Department of Pediatrics, University of Chicago, Chicago, United States.
Elife. 2016 Dec 28;5:e20054. doi: 10.7554/eLife.20054.
The mechanism for the earliest response of central neurons to hypoxia-an increase in voltage-gated sodium current ()-has been unknown. Here, we show that hypoxia activates the Small Ubiquitin-like Modifier (SUMO) pathway in rat cerebellar granule neurons (CGN) and that SUMOylation of Na1.2 channels increases . The time-course for SUMOylation of single Na1.2 channels at the cell surface and changes in coincide, and both are prevented by mutation of Na1.2-Lys38 or application of a deSUMOylating enzyme. Within 40 s, hypoxia-induced linkage of SUMO1 to the channels is complete, shifting the voltage-dependence of channel activation so that depolarizing steps evoke larger sodium currents. Given the recognized role of in hypoxic brain damage, the SUMO pathway and Na1.2 are identified as potential targets for neuroprotective interventions.

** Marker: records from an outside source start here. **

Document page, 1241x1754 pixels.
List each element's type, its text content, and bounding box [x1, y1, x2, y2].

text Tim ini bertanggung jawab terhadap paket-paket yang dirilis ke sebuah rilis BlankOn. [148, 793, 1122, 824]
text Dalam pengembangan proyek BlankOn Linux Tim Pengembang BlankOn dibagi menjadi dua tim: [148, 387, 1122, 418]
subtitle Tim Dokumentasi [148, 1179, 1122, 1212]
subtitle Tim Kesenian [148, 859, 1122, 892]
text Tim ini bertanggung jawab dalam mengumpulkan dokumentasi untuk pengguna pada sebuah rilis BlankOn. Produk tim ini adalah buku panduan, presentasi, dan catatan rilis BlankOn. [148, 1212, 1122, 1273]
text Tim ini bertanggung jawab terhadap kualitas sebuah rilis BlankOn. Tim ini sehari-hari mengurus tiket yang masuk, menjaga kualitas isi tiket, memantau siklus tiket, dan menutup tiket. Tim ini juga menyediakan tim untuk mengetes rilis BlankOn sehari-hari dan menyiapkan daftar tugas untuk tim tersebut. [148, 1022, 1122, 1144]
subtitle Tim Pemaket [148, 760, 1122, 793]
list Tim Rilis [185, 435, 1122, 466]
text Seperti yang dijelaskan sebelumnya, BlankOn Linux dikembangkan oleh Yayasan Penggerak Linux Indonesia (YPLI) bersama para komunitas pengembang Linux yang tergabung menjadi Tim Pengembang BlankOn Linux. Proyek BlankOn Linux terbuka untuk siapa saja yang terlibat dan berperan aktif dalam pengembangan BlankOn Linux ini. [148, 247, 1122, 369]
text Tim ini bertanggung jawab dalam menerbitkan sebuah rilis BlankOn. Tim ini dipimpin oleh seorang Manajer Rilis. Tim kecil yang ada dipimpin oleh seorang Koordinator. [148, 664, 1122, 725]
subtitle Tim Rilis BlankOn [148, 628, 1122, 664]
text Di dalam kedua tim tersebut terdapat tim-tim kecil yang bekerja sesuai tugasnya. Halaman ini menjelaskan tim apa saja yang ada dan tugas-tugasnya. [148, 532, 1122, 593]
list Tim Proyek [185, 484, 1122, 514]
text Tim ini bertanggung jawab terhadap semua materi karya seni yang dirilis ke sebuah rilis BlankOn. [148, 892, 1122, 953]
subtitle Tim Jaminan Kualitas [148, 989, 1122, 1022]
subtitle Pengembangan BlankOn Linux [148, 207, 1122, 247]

中枢神经元对缺氧的最早反应机制——电压门控钠电流()增加——一直未知。在此,我们表明缺氧激活大鼠小脑颗粒神经元(CGN)中的小泛素样修饰物(SUMO)途径,并且Na1.2通道的SUMO化增加了。细胞表面单个Na1.2通道的SUMO化时间进程与的变化一致,并且两者都可通过Na1.2-Lys38突变或应用去SUMO化酶来阻止。在40秒内,缺氧诱导的SUMO1与通道的连接完成,改变了通道激活的电压依赖性,使得去极化步骤引发更大的钠电流。鉴于在缺氧性脑损伤中的公认作用,SUMO途径和Na1.2被确定为神经保护干预的潜在靶点。